[MATERIAL SUPPLIED Boundary: Start]

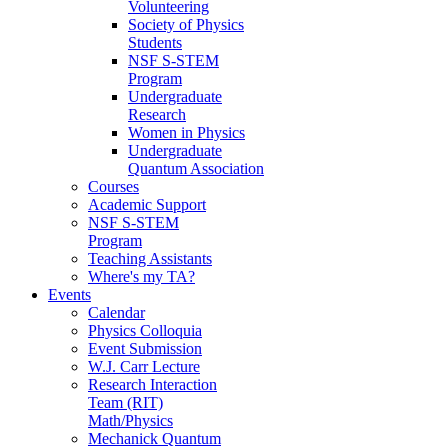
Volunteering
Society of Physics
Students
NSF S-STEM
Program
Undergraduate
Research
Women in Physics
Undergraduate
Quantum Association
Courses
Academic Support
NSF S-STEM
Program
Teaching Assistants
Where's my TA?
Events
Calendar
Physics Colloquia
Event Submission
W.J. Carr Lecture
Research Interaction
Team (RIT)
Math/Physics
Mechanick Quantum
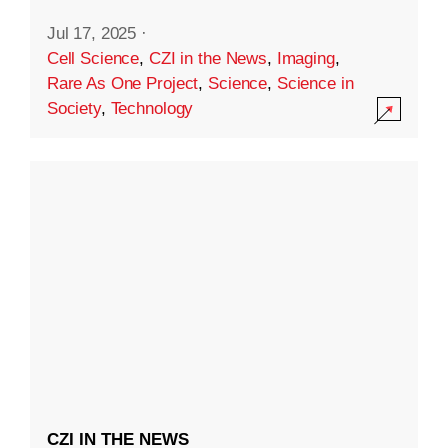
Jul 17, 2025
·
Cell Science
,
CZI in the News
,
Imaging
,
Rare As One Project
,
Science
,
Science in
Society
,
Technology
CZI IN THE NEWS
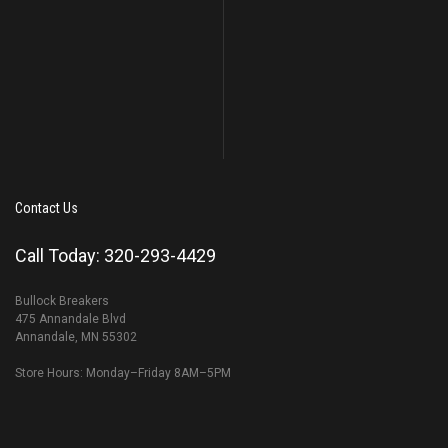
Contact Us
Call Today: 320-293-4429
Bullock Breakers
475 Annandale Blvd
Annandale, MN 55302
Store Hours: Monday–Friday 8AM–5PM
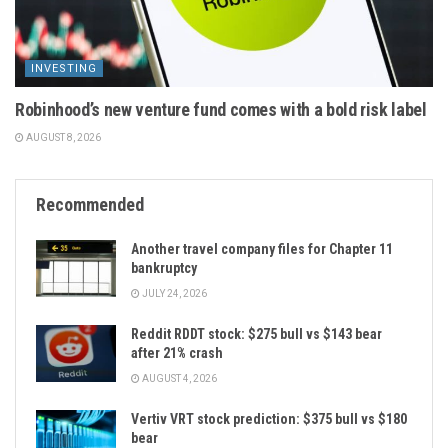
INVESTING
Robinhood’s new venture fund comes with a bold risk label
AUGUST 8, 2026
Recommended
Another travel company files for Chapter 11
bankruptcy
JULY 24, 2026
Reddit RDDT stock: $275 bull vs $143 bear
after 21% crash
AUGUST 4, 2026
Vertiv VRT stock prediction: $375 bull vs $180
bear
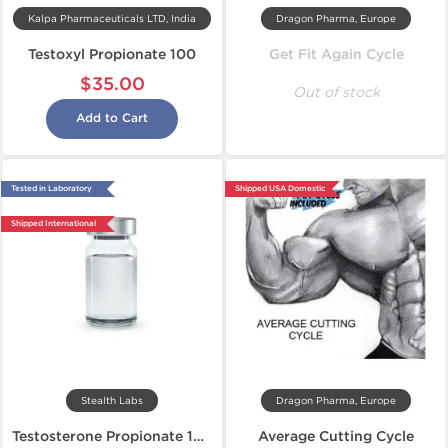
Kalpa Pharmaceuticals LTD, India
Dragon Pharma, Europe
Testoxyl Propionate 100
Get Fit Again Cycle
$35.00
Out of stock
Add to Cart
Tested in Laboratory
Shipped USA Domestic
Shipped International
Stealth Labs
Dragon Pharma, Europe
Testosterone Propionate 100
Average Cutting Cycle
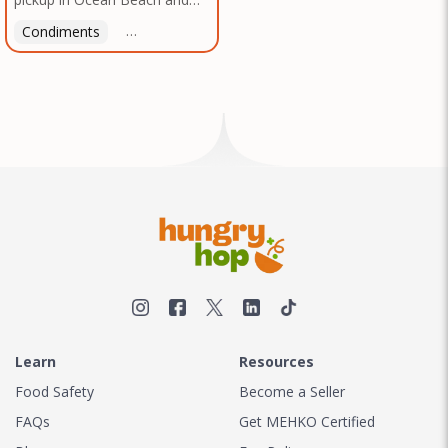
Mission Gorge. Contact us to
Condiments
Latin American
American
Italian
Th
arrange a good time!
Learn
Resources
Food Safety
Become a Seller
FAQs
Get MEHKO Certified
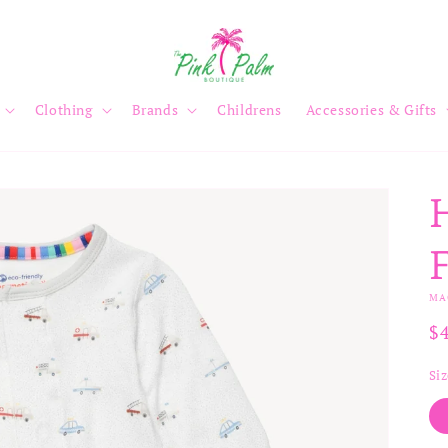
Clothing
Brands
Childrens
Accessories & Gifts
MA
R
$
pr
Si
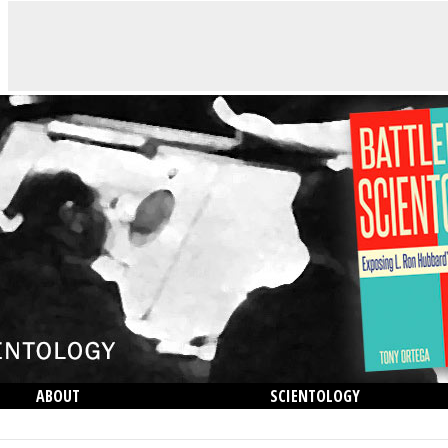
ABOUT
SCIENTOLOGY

[MATERIAL SUPPLIED Boundary: End]

** JOB ITEM **
Arrange every line of text from the records above as a single numbered list, skipping any blank lines. Leave out the pictures.

** RESPONSE **
1. Volunteering
2. Society of Physics
3. Students
4. NSF S-STEM
5. Program
6. Undergraduate
7. Research
8. Women in Physics
9. Undergraduate
10. Quantum Association
11. Courses
12. Academic Support
13. NSF S-STEM
14. Program
15. Teaching Assistants
16. Where's my TA?
17. Events
18. Calendar
19. Physics Colloquia
20. Event Submission
21. W.J. Carr Lecture
22. Research Interaction
23. Team (RIT)
24. Math/Physics
25. Mechanick Quantum
26. Jul 17, 2025
27. ·
28. Cell Science
29. ,
30. CZI in the News
31. ,
32. Imaging
33. ,
34. Rare As One Project
35. ,
36. Science
37. ,
38. Science in
39. Society
40. ,
41. Technology
42. CZI IN THE NEWS
43. Contact Us
44. Call Today: 320-293-4429
45. Bullock Breakers
46. 475 Annandale Blvd
47. Annandale, MN 55302
48. Store Hours: Monday–Friday 8AM–5PM
49. INVESTING
50. Robinhood’s new venture fund comes with a bold risk label
51. AUGUST 8, 2026
52. Recommended
53. Another travel company files for Chapter 11
54. bankruptcy
55. JULY 24, 2026
56. Reddit RDDT stock: $275 bull vs $143 bear
57. after 21% crash
58. AUGUST 4, 2026
59. Vertiv VRT stock prediction: $375 bull vs $180
60. bear
61. Kalpa Pharmaceuticals LTD, India
62. Dragon Pharma, Europe
63. Testoxyl Propionate 100
64. Get Fit Again Cycle
65. $35.00
66. Out of stock
67. Add to Cart
68. Tested in Laboratory
69. Shipped USA Domestic
70. Shipped International
71. Stealth Labs
72. Dragon Pharma, Europe
73. Testosterone Propionate 100
74. Average Cutting Cycle
75. Mission Gorge. Contact us to
76. Condiments
77. Latin American
78. American
79. Italian
80. Th
81. arrange a good time!
82. Learn
83. Resources
84. Food Safety
85. Become a Seller
86. FAQs
87. Get MEHKO Certified
88. Clothing
89. Brands
90. Childrens
91. Accessories & Gifts
92. MA
93. R
94. $
95. pr
96. Si
97. ABOUT
98. SCIENTOLOGY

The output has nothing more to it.